Because AI can't differentiate truth from fiction, it's essential that a real lawyer double checks the documents AI will generate, including reading referenced cases and verifying that they support the supposed argument. That way, they can skip a difficult part of their job without actually lying to the court when they submit "their" documents.

For important fields like law, you will always need a human verification step.

supriyo-biswas · 2 years ago

> they don’t insist when corrected

That’s just OpenAI’s RLHF and instruct tuning though. Bing Chat’s Sydney had the temperament of a moody teenager and would often contradict or accuse people of being wrong when pushed.

The correct way to solve this is to use retrieval augmented generation (finding relevant cases using embeddings and then feeding the data along with the question), so that the model is grounded to the truth.

Sure, a second agent can do fact and sanity checking with retrieval too.

Closi · 2 years ago

It's absolutely solvable - and presumably this is the sort of functionality that more legal-specific AI applications offer (probably mixed with some sort of knowledge graph that contains facts).

Seems like the issue here was that a lawyer was just using OOTB ChatGPT.

tiborsaas · 2 years ago

I'm not so sure with generic LLM-s. With what I've seen so far in how LLM-s work "hallucination" is a feature, not a bug. In other use cases it's called creativity when the user wants new ideas generated or filling in the missing spots. In these cases they are really happy that it can hallucinate, but of course they don't call it like that.

So the dilemma is that we need to eliminate the same thing in one case but improve it in others.

But I believe you are right that we can engineer a fine tuned system that can use tools to fact check using traditional techniques.

thriftwy · 2 years ago

I wonder how many AI hallucinations stem from the fact that nowhere in the prompt it was said that information have to be real. And this cannot be implicitly assumed since humans like fiction in other contexts.
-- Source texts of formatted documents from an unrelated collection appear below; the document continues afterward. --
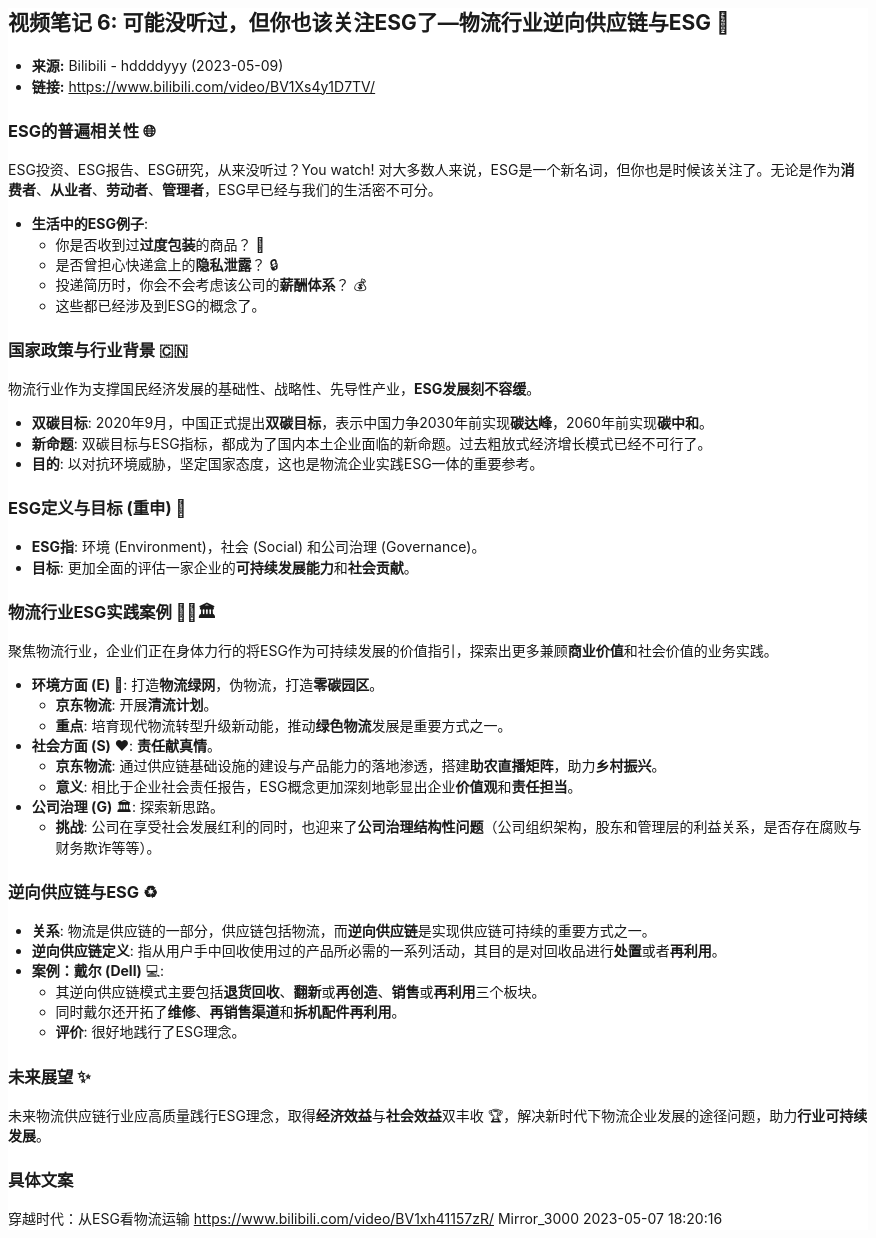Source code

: 
## 视频笔记 6: 可能没听过，但你也该关注ESG了—物流行业逆向供应链与ESG 🔄

* **来源:** Bilibili - hddddyyy (2023-05-09)
* **链接:** https://www.bilibili.com/video/BV1Xs4y1D7TV/

### ESG的普遍相关性 🌐
ESG投资、ESG报告、ESG研究，从来没听过？You watch! 对大多数人来说，ESG是一个新名词，但你也是时候该关注了。无论是作为**消费者**、**从业者**、**劳动者**、**管理者**，ESG早已经与我们的生活密不可分。
* **生活中的ESG例子**:
    * 你是否收到过**过度包装**的商品？ 🎁
    * 是否曾担心快递盒上的**隐私泄露**？ 🔒
    * 投递简历时，你会不会考虑该公司的**薪酬体系**？ 💰
    * 这些都已经涉及到ESG的概念了。

### 国家政策与行业背景 🇨🇳
物流行业作为支撑国民经济发展的基础性、战略性、先导性产业，**ESG发展刻不容缓**。
* **双碳目标**: 2020年9月，中国正式提出**双碳目标**，表示中国力争2030年前实现**碳达峰**，2060年前实现**碳中和**。
* **新命题**: 双碳目标与ESG指标，都成为了国内本土企业面临的新命题。过去粗放式经济增长模式已经不可行了。
* **目的**: 以对抗环境威胁，坚定国家态度，这也是物流企业实践ESG一体的重要参考。

### ESG定义与目标 (重申) 🎯
* **ESG指**: 环境 (Environment)，社会 (Social) 和公司治理 (Governance)。
* **目标**: 更加全面的评估一家企业的**可持续发展能力**和**社会贡献**。

### 物流行业ESG实践案例 🌱🤝🏛️
聚焦物流行业，企业们正在身体力行的将ESG作为可持续发展的价值指引，探索出更多兼顾**商业价值**和社会价值的业务实践。
* **环境方面 (E)** 🌳: 打造**物流绿网**，伪物流，打造**零碳园区**。
    * **京东物流**: 开展**清流计划**。
    * **重点**: 培育现代物流转型升级新动能，推动**绿色物流**发展是重要方式之一。
* **社会方面 (S)** ❤️: **责任献真情**。
    * **京东物流**: 通过供应链基础设施的建设与产品能力的落地渗透，搭建**助农直播矩阵**，助力**乡村振兴**。
    * **意义**: 相比于企业社会责任报告，ESG概念更加深刻地彰显出企业**价值观**和**责任担当**。
* **公司治理 (G)** 🏛️: 探索新思路。
    * **挑战**: 公司在享受社会发展红利的同时，也迎来了**公司治理结构性问题**（公司组织架构，股东和管理层的利益关系，是否存在腐败与财务欺诈等等）。

### 逆向供应链与ESG ♻️
* **关系**: 物流是供应链的一部分，供应链包括物流，而**逆向供应链**是实现供应链可持续的重要方式之一。
* **逆向供应链定义**: 指从用户手中回收使用过的产品所必需的一系列活动，其目的是对回收品进行**处置**或者**再利用**。
* **案例：戴尔 (Dell)** 💻:
    * 其逆向供应链模式主要包括**退货回收**、**翻新**或**再创造**、**销售**或**再利用**三个板块。
    * 同时戴尔还开拓了**维修**、**再销售渠道**和**拆机配件再利用**。
    * **评价**: 很好地践行了ESG理念。

### 未来展望 ✨
未来物流供应链行业应高质量践行ESG理念，取得**经济效益**与**社会效益**双丰收 🏆，解决新时代下物流企业发展的途径问题，助力**行业可持续发展**。
### 具体文案
穿越时代：从ESG看物流运输
https://www.bilibili.com/video/BV1xh41157zR/
Mirror_3000 2023-05-07 18:20:16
I haven't used or paid much attention to ChatGPT, but the other day I was reading a macOS question on Reddit, and one of the "answers" was completely bizarre, claiming that the Apple Launchpad app was developed by Canonical. I checked the commenter's bio, and sure enough, they were a prolific ChatGPT user. It also turns out that Canonical has a product called Launchpad, which was the basis of ChatGPT's mindlessly wrong answer.

The scary thing is that even though ChatGPT's response was completely detached from reality, it was articulate and sounded authoritative, easily capable of fooling someone who wasn't aware of the facts. It seems to me that these "AI tools" are a menace in a society already rife with misinformation. Of course the Reddit commenter didn't have the decency to preface their comment with a disclaimer about how it was generated. I'm not looking forward to the future of this.

jruohonen · 2 years ago

It is spreading like a wildfire. Yet, the question remains about the repercussions.
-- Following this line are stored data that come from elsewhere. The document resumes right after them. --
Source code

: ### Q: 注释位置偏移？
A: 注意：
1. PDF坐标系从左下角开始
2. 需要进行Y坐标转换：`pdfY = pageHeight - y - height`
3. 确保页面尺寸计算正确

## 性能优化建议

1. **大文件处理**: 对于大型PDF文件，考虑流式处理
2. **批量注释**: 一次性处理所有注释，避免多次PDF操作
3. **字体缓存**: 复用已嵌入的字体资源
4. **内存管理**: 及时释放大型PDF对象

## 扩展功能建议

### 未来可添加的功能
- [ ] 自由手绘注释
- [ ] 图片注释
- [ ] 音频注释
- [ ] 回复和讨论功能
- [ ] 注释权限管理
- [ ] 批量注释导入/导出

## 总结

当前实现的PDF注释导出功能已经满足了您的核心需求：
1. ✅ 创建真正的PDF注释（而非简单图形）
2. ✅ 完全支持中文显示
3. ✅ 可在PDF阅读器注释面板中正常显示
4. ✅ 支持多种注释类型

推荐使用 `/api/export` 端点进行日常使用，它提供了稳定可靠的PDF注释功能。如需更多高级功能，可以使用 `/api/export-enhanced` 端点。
Had the lawyer used a fine-tuned model with some RAG to go along with it, I assume it’d have been fine.

This is just people failing to use a technology correctly, like riding a bike without a helmet.

echelon · 2 years ago

We never talked about the Internet's repercussions, and yet here we are.

Did we do a good job, or should we have left that stone unturned?

hutzlibu · 2 years ago

"Did we do a good job, or should we have left that stone unturned?"

Regarding the quality of the average Website - no , but also no to the second. The time of the internet was just there with no precedent and now it is hyped imperfect AIs we have to deal with. I think the main problem in both cases is, that most people don't have a clue at all, how it works. (And too many of them are in positions of power).

> Did we do a good job, or should we have left that stone unturned?

It's kind of a hangover, don't you think? The past decade, I mean, with the Internet.

badgersnake · 2 years ago

We have been talking about them since day 1 and we still are. DMCA, the existence of the EFF, cryptocurrency regulations are all examples of this.